There’s a new residency guidebook on the scene, Medical School and the Residency Match, and the reviews on Amazon are great. So I’m reviewing it.
This time, instead of being written by a residency consultant (like this or this), the book is written by a group of post-match medical students. As such, it’s a refreshingly honest take and not full of the usual spiels. On one hand, books written by program directors (this is probably the best) may be more authoritative, but they are sometimes over the top and not relatable or easily actionable. For one, what people say they want and what they actually want aren’t necessarily the same thing. Secondly, there isn’t a single path to success. Sometimes it’s nice to be reminded that people like you have been doing just fine, thank you.
MSatRM is written by 13 post-match MS4s, who have provided their thoughts and experiences with the match process from matriculation to Match Day. Chapters include topics such as “The Classroom Years” as well “The Outside World” and the “The Interview Trail,” and each contributor weighs in. It’s got a little something for all medical students, with the bulk of the book dedicated to fourth year and The Match. So with that background, here are my thoughts:
Represented specialties include 1 dermatology, 2 general surgery, 2 internal medicine, 1 family medicine, 2 emergency medicine, 1 PM&R, 1 urology, and 2 anesthesia. While most of the residency process is broadly applicable, only a fraction of possibilities are presented here, which does somewhat limit the applicability of the student experiences. For example, Burt Johnson, the urology applicant/resident, does a nice job of discussing some of the unique aspects of his field but doesn’t really touch on others (like the early AUA [non-NRMP] match). Many of the most competitive fields are not included,1 and most of the advanced specialties aren’t either, so topics like prelim and TY years are not meaningfully expounded on. Ultimately, this creates a book of experiences, only some of which may be relatable and relevant to you. Hometowns are sometimes mentioned but medical school names are not, nor are the “top” residencies to which people matched, which while not surprising, adds further to the vagueness.2
It’s also written by US allopathic students applying to US allopathic residencies. While some aspects will apply to DOs and IMGs, those groups have unique issues that are of course not covered in this limited scope.3
There are also some scattered grammatical errors and typos, probably an average number for a self-published / CreateSpace title but more than you’d see from a conventional publisher. None are substantive, but they of course do detract. This is a book written in the largely unedited words of its contributors.
Overall, the format is refreshing and conversational. It’s a nice tour, but you’ll still have a lot of specifics to get elsewhere (your specialty advisors, recent graduates or post-match MS4s from your school). This isn’t a substitute for doing your own homework but a tour down the process for you to start formulating your own thoughts. The failures and successes of your peers are actually more important, because some aspects of medical education and residency planning are institution-related if not institution-specific. At the same time, I do think it’s helpful to get perspectives from outside the bubble of your own school and its biases. There can be a debilitating echo chamber effect from drawing knowledge from too small and too local a source. The contributors’ views sometimes differ but are more measured and reasonable than you’re likely to get trying to distill sensible advice from SDN etc.

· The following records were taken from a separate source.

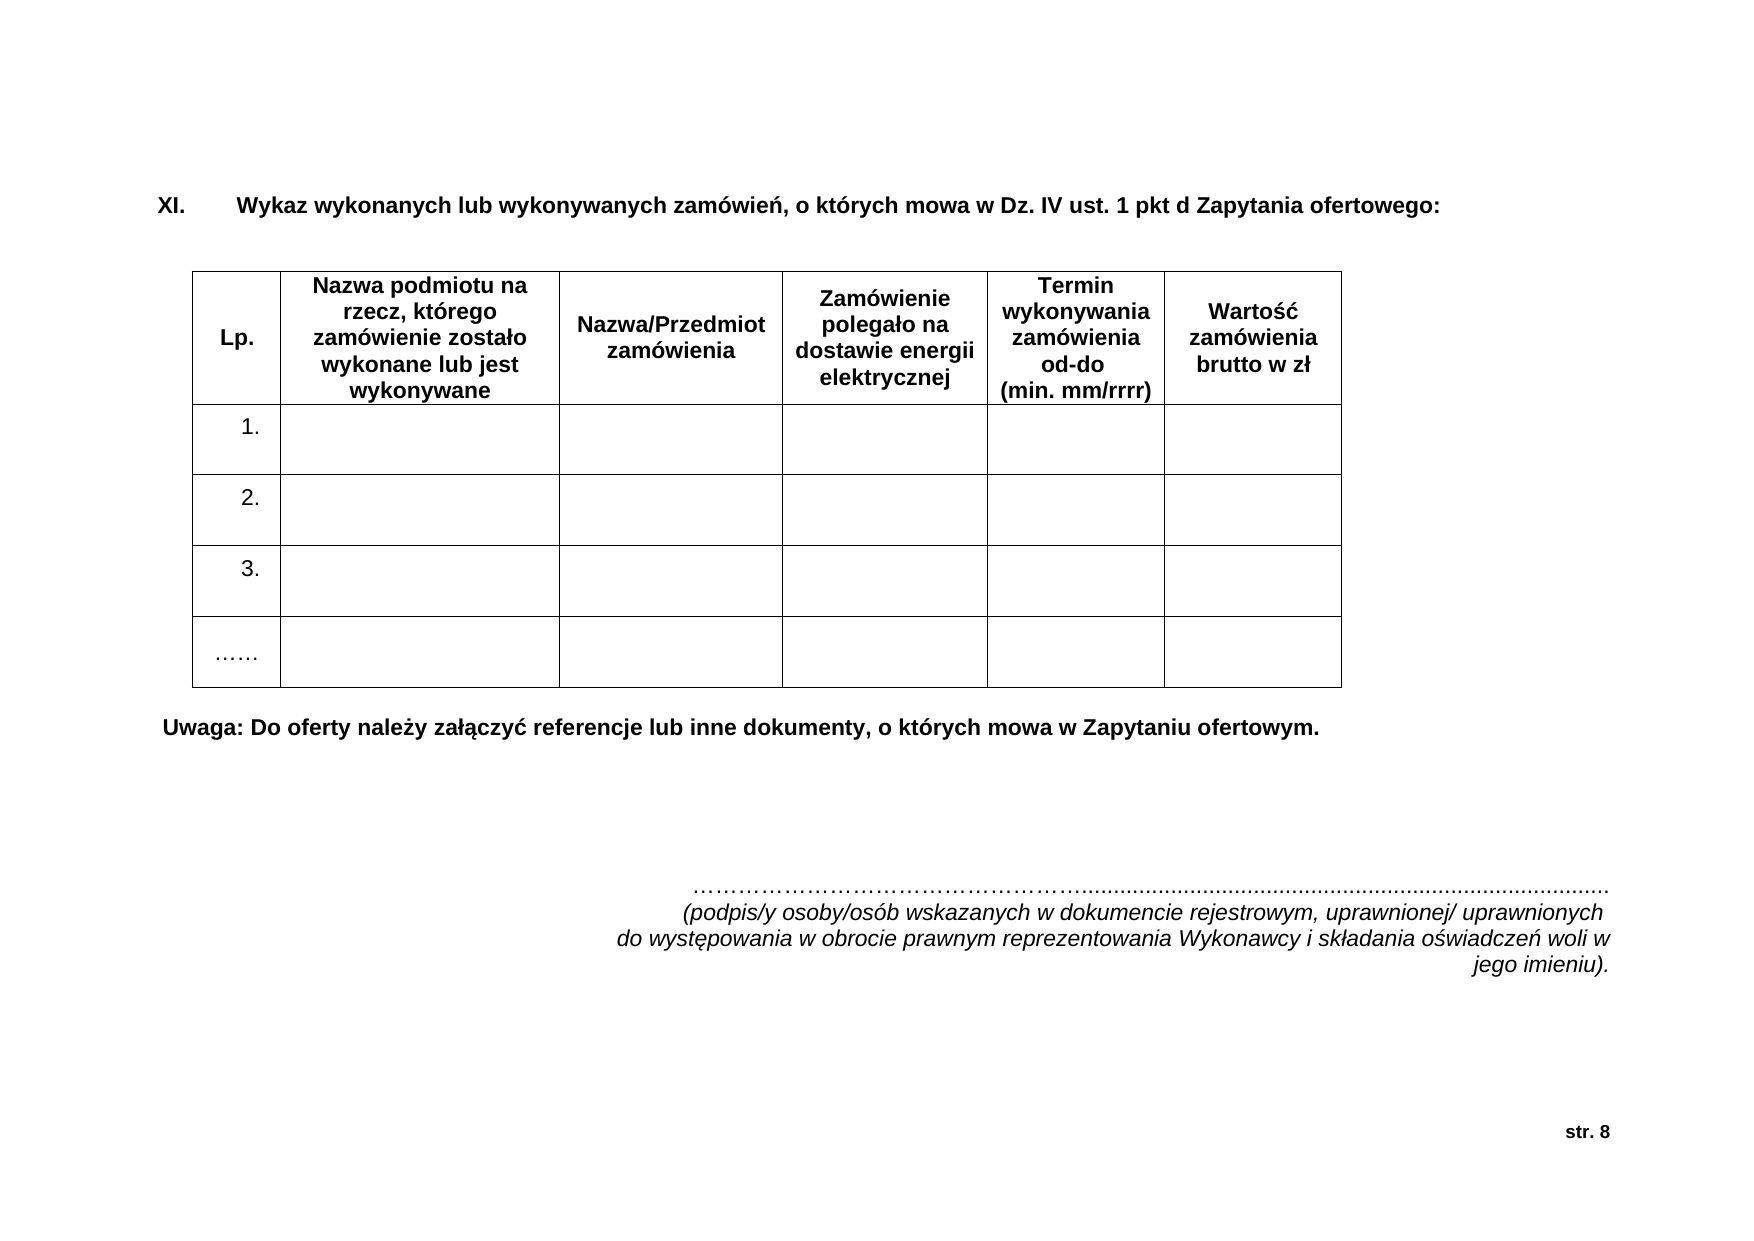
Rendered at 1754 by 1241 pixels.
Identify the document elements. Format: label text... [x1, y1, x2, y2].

table_cell [988, 475, 1164, 545]
table_cell [193, 405, 280, 474]
text (podpis/y osoby/osób wskazanych w dokumencie rejestrowym, uprawnionej/ uprawnionych do występowania w obrocie prawnym reprezentowania Wykonawcy i składania oświadczeń woli w jego imieniu). [576, 899, 1610, 978]
table_cell [783, 475, 987, 545]
text ……………………………………………................................................................................... [576, 872, 1610, 899]
table_cell [1165, 405, 1341, 474]
table_cell [281, 546, 559, 616]
table_cell [560, 617, 782, 687]
table_cell [1165, 546, 1341, 616]
table_cell [783, 405, 987, 474]
table_cell [988, 546, 1164, 616]
table_cell …… [193, 617, 280, 687]
table_cell [281, 617, 559, 687]
table_cell [560, 405, 782, 474]
table_header Termin wykonywania zamówienia od-do (min. mm/rrrr) [988, 272, 1164, 403]
table_cell [988, 617, 1164, 687]
text Uwaga: Do oferty należy załączyć referencje lub inne dokumenty, o których mowa w Zapytaniu ofertowym. [89, 714, 1610, 741]
table_cell [560, 546, 782, 616]
table_cell [1165, 475, 1341, 545]
table_header Nazwa/Przedmiot zamówienia [560, 272, 782, 403]
table_cell [193, 475, 280, 545]
table_cell [988, 405, 1164, 474]
table_header Wartość zamówienia brutto w zł [1165, 272, 1341, 403]
table_cell [560, 475, 782, 545]
table_cell [783, 546, 987, 616]
table_header Zamówienie polegało na dostawie energii elektrycznej [783, 272, 987, 403]
table_header Lp. [193, 272, 280, 403]
table_cell [193, 546, 280, 616]
table_cell [1165, 617, 1341, 687]
table_header Nazwa podmiotu na rzecz, którego zamówienie zostało wykonane lub jest wykonywane [281, 272, 559, 403]
table_cell [281, 475, 559, 545]
table_cell [281, 405, 559, 474]
table_cell [783, 617, 987, 687]
list Wykaz wykonanych lub wykonywanych zamówień, o których mowa w Dz. IV ust. 1 pkt d Zapytania ofertowego: [164, 192, 1610, 218]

There are some duds.4 An example: One student tells how he saved up money every month from his student loans starting his MS1 year so that he would have money to interview and not need to take out any new loans. Of course, the counterargument is missing: that’s actually not really that great of an idea. That extra money is accruing interest from the day you receive it. Financially, you’d actually be better off taking out that new loan your MS4 year than hoarding loan money at a high interest rate for a few years when you don’t need it.5
Without a cohesive narrative to run throughout, there is no single viewpoint or take home message (the closest thing would be Johnson’s entries, which are generally a bit longer). Ultimately this is a design choice, and a significant portion of the book consists of the contributors telling you it’s going to be okay and that you should largely relax and do what feels right. And that’s probably the best advice.